*THE TASK*.
Please reproduce verbatim the part of the data-coding notebook text below that starts at the words "3. ***SAVE BLOCK***: saves" and stops after the words "run on accident.".

*DOCUMENT SEGMENT*.
_ _ _ _
Adjust the variable in this block to change the `.csv` file is being coded. The initial loaded file must have the following columns:
- `text`: column filled with the string of information contained within a document.
- `completion`: column of integer values that tracks which users have completed a document.
- `id`: column of integer values used to merge coded data with other dataframes as required.
- `section`: column of integer values that can be used to organize documents by classification.
- `index`: column of integer values used to internally order documents in the same section. It is absolutely necessary that no duplicates of `(section,index)` exist across all rows of your dataframe.

**NOTE: do not include the `.csv` portion of the filename. Later code blocks handle that automatically.**

In [None]:
workingFile = 'example' # which file are we working on today

### Setting User Information

This block loads in all of the users currently associated with a project and allows one to select a user for the coding session. The users for the coding project are stored in a separate file `users.txt`. If you wish to add new users to the coding project, then do so through direct edits to this `txt` document. 

In order to add a new user to the coding project: create a new line in the document, write the name that the coder will be identified by (without including any spaces in the name), put a single space, and then write a unique prime number to be used as that coder's signature.

In [None]:
users = []
f = open("users.txt", "r")
for line in f: # read through every user
    read = line.split()
    users.append((read[0],int(read[1])))
f.close()
primes = [int(val[1]) for val in users]
    
user = 1 # preset to unacceptable value
while(user not in primes) : # keep seeking input until it is done right
    user = int(input("Please enter prime value associated with user ID: ")) # acquire integer input
    if(user not in primes) : # fail safe checks for improper integer
        print("Incorrect input, review users txt document and try again")

### LOAD, INPUT, SAVE: The Three Main Blocks

the following three blocks are where we will be spending the bulk of our time as we generate the tags for our data set.
1. ***LOAD BLOCK***: loads in the `.csv` of partially completed tags and allows us to continue working upon it.
2. ***INPUT BLOCK***: Procedurally lets you code documents to which you have not yet added tags.
3. ***SAVE BLOCK***: saves the changes to the `.csv` that you have made within the ***INPUT BLOCK***. If you don't want to save your changes, then simply re-run the ***LOAD BLOCK*** after pausing the ***INPUT BLOCK***.

### More on LOAD BLOCK 
<a id='loadBlock'></a>

Be sure to revisit this block whenever you want to undo any changes that you have made to the coding prior to saving. Loading is irreversible, so a failsafe measure is in place to ensure the block isn't run on accident.

In [None]:
query = input("Are you sure you wish to overwrite your working data frame with the previous version? (y/n) ") # seek verification
if(query.lower() == 'y') : # acquired
    print("\nData frame has been loaded.")
    codeDF = pd.read_csv(f'{workingFile}.csv') # load in Datafrme to begin working
    codeDF['section'] = codeDF['section'].apply(lambda val: str(val)) # make sure section labels are uniformly strings
else : # denied
    print("\nPrevious data frame WAS NOT loaded.")
_ _ _ _
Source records
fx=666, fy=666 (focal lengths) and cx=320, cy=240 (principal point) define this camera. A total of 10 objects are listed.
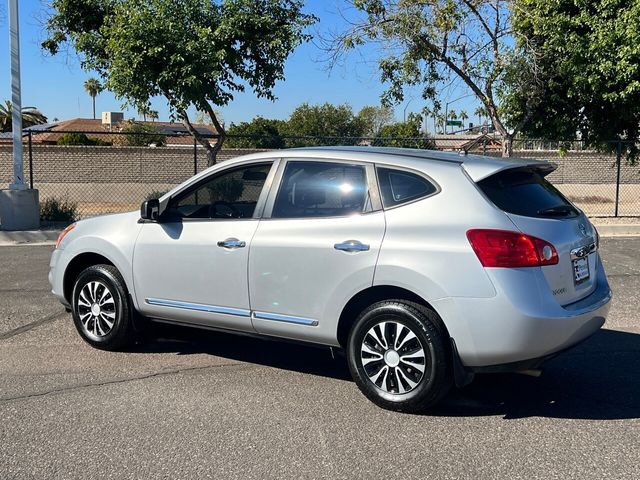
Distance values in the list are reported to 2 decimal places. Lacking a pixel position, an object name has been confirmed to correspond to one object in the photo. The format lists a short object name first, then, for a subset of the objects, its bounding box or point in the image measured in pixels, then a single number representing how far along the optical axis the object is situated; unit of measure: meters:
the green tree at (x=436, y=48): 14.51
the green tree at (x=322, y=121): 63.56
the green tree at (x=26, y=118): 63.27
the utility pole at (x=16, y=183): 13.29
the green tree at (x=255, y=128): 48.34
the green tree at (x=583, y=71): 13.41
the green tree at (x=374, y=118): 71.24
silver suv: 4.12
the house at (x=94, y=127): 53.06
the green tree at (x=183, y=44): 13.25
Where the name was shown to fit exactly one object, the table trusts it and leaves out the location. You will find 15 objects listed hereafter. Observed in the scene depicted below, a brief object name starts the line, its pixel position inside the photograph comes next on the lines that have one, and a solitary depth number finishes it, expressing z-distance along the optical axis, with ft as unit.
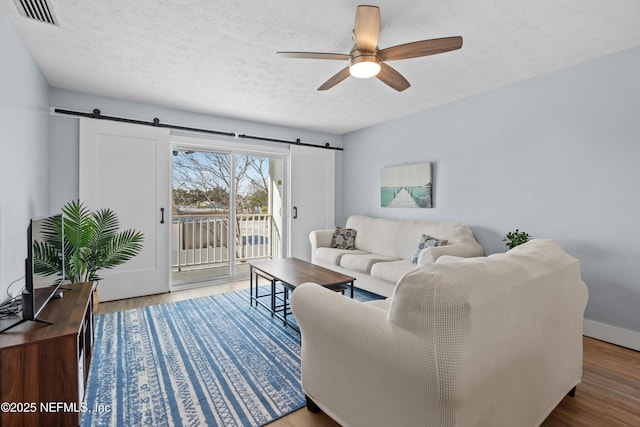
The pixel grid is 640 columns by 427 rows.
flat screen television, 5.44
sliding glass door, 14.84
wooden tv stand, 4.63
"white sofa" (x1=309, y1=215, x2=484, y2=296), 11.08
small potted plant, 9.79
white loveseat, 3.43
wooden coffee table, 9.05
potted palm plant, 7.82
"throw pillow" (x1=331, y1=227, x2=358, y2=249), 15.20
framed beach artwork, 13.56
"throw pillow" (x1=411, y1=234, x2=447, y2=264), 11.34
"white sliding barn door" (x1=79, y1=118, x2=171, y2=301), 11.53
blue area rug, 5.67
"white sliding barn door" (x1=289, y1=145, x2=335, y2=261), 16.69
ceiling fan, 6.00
_ _ _ _
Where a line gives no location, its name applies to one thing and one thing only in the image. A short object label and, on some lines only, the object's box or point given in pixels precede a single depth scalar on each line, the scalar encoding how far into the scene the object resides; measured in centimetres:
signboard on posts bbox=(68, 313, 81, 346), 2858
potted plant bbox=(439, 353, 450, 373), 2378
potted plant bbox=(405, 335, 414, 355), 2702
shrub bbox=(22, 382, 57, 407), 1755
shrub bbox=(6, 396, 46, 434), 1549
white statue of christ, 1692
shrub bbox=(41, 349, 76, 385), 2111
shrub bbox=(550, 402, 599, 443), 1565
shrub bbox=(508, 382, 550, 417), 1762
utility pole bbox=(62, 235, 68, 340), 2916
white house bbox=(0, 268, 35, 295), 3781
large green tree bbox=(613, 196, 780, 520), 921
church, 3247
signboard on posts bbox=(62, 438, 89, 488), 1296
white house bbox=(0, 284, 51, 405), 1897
_ _ _ _
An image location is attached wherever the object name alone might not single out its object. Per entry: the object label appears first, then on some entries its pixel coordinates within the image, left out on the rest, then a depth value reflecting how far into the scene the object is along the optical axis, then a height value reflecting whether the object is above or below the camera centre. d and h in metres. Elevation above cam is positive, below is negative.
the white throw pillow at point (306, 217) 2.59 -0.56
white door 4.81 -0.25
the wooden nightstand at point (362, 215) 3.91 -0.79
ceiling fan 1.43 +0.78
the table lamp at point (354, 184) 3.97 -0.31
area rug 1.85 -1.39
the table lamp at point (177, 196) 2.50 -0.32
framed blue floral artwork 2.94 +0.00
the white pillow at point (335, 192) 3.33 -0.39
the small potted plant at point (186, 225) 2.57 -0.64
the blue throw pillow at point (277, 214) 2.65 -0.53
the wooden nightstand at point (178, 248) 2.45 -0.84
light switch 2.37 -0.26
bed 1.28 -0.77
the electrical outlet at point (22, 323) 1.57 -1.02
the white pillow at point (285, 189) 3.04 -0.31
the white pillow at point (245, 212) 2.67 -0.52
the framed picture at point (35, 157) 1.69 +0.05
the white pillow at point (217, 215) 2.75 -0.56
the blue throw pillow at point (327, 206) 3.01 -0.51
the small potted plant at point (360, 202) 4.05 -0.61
_ _ _ _
*ANSWER TO THIS PROBLEM*.
3. ***SAVE BLOCK***: saves the changes to the `.csv` that you have made within the ***INPUT BLOCK***. If you don't want to save your changes, then simply re-run the ***LOAD BLOCK*** after pausing the ***INPUT BLOCK***.

### More on LOAD BLOCK 
<a id='loadBlock'></a>

Be sure to revisit this block whenever you want to undo any changes that you have made to the coding prior to saving. Loading is irreversible, so a failsafe measure is in place to ensure the block isn't run on accident.